Evolution strategies as a scalable alternative to reinforcement learning

Let’s briefly look at how RL works. Suppose we are given some environment (e.g. a game) that we’d like to train an agent on. To describe the behavior of the agent, we define a policy function (the brain of the agent), which computes how the agent should act in any given situation. In practice, the policy is usually a neural network that takes the current state of the game as an input and calculates the probability of taking any of the allowed actions. A typical policy function might have about 1,000,000 parameters, so our task comes down to finding the precise setting of these parameters such that the policy plays well (i.e. wins a lot of games).

The training process for the policy works as follows. Starting from a random initialization, we let the agent interact with the environment for a while and collect episodes of interaction (e.g. each episode is one game of Pong). We thus obtain a complete recording of what happened: what sequence of states we encountered, what actions we took in each state, and what the reward was at each step. As an example, below is a diagram of three episodes that each took 10 time steps in a hypothetical environment. Each rectangle is a state, and rectangles are colored green if the reward was positive (e.g. we just got the ball past our opponent) and red if the reward was negative (e.g. we missed the ball):

On “Evolution”. Before we dive into the ES approach, it is important to note that despite the word “evolution”, ES has very little to do with biological evolution. Early versions of these techniques may have been inspired by biological evolution and the approach can, on an abstract level, be seen as sampling a population of individuals and allowing the successful individuals to dictate the distribution of future generations. However, the mathematical details are so heavily abstracted away from biological evolution that it is best to think of ES as simply a class of black-box stochastic optimization techniques.

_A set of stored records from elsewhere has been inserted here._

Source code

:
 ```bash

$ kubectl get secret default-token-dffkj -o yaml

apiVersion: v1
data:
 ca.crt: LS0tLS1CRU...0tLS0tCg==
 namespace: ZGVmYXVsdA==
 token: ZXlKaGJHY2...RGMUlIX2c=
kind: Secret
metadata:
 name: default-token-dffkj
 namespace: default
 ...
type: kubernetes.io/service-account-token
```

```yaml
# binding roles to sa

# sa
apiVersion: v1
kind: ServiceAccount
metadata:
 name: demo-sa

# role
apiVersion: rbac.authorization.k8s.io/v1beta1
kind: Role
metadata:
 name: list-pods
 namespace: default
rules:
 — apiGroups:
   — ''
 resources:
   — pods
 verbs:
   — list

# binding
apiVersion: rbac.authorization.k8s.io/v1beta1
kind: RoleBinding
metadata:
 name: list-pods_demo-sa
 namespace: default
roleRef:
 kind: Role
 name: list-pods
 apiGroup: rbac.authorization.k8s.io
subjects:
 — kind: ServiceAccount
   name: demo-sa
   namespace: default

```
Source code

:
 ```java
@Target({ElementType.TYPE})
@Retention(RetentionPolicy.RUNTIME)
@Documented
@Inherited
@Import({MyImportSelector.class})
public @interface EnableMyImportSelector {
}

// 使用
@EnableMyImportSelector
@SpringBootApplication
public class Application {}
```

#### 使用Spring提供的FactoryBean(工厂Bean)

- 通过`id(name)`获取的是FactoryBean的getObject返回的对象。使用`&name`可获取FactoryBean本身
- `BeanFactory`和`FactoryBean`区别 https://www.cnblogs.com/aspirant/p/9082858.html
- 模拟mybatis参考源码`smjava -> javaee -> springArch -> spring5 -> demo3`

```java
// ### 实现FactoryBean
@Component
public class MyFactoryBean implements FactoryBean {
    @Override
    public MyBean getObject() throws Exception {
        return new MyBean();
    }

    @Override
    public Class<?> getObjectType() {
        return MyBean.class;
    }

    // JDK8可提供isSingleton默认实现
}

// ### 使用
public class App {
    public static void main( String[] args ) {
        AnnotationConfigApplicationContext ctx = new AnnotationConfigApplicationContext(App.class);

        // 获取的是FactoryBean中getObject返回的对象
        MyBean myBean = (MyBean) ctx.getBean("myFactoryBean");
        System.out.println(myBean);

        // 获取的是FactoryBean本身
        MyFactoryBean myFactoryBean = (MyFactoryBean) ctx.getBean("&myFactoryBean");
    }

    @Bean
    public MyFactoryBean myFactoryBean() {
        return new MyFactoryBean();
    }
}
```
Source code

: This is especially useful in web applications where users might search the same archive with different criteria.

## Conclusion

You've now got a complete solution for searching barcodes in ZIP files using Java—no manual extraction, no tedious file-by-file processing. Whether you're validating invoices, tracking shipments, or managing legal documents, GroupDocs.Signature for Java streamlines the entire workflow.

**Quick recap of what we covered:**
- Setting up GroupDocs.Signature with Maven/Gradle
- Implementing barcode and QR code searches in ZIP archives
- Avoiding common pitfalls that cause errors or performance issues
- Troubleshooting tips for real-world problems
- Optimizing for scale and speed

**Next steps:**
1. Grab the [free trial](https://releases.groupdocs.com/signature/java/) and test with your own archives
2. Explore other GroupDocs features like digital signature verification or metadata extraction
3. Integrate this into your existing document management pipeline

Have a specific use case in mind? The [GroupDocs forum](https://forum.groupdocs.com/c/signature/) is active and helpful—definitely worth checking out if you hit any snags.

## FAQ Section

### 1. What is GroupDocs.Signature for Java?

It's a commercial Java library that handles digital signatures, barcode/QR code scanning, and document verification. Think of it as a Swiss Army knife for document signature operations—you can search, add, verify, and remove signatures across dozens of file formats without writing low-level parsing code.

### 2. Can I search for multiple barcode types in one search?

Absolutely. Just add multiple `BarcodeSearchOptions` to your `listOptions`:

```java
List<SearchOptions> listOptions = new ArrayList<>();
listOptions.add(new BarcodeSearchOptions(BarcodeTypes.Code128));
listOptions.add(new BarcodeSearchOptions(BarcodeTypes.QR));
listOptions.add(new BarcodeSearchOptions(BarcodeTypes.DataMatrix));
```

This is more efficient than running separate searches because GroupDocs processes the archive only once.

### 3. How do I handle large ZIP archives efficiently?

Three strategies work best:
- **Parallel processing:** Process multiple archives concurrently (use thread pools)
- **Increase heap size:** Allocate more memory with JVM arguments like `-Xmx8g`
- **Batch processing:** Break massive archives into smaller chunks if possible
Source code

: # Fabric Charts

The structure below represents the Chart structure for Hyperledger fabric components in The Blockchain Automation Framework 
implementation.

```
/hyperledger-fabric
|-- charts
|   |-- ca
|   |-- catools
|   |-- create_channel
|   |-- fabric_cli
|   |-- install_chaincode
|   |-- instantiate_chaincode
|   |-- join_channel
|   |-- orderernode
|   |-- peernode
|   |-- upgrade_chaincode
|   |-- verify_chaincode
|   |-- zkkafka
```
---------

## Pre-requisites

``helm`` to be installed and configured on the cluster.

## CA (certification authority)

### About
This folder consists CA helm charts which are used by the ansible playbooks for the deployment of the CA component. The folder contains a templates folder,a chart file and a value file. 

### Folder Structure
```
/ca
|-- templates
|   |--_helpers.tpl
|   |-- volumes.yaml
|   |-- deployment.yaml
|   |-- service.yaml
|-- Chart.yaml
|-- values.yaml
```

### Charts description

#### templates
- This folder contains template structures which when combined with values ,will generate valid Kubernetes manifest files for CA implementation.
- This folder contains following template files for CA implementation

Black-box optimization. In ES, we forget entirely that there is an agent, an environment, that there are neural networks involved, or that interactions take place over time, etc. The whole setup is that 1,000,000 numbers (which happen to describe the parameters of the policy network) go in, 1 number comes out (the total reward), and we want to find the best setting of the 1,000,000 numbers. Mathematically, we would say that we are optimizing a function f(w) with respect to the input vector w (the parameters / weights of the network), but we make no assumptions about the structure of f, except that we can evaluate it (hence “black box”).

The ES algorithm. Intuitively, the optimization is a “guess and check” process, where we start with some random parameters and then repeatedly 1) tweak the guess a bit randomly, and 2) move our guess slightly towards whatever tweaks worked better. Concretely, at each step we take a parameter vector w and generate a population of, say, 100 slightly different parameter vectors w1 ... w100 by jittering w with gaussian noise. We then evaluate each one of the 100 candidates independently by running the corresponding policy network in the environment for a while, and add up all the rewards in each case. The updated parameter vector then becomes the weighted sum of the 100 vectors, where each weight is proportional to the total reward (i.e. we want the more successful candidates to have a higher weight). Mathematically, you’ll notice that this is also equivalent to estimating the gradient of the expected reward in the parameter space using finite differences, except we only do it along 100 random directions. Yet another way to see it is that we’re still doing RL (Policy Gradients, or REINFORCE⁠(opens in a new window) specifically), where the agent’s actions are to emit entire parameter vectors using a gaussian policy.

Injecting noise in the parameters. Notice that the objective is identical to the one that RL optimizes: the expected reward. However, RL injects noise in the action space and uses backpropagation to compute the parameter updates, while ES injects noise directly in the parameter space. Another way to describe this is that RL is a “guess and check” on actions, while ES is a “guess and check” on parameters. Since we’re injecting noise in the parameters, it is possible to use deterministic policies (and we do, in our experiments). It is also possible to add noise in both actions and parameters to potentially combine the two approaches.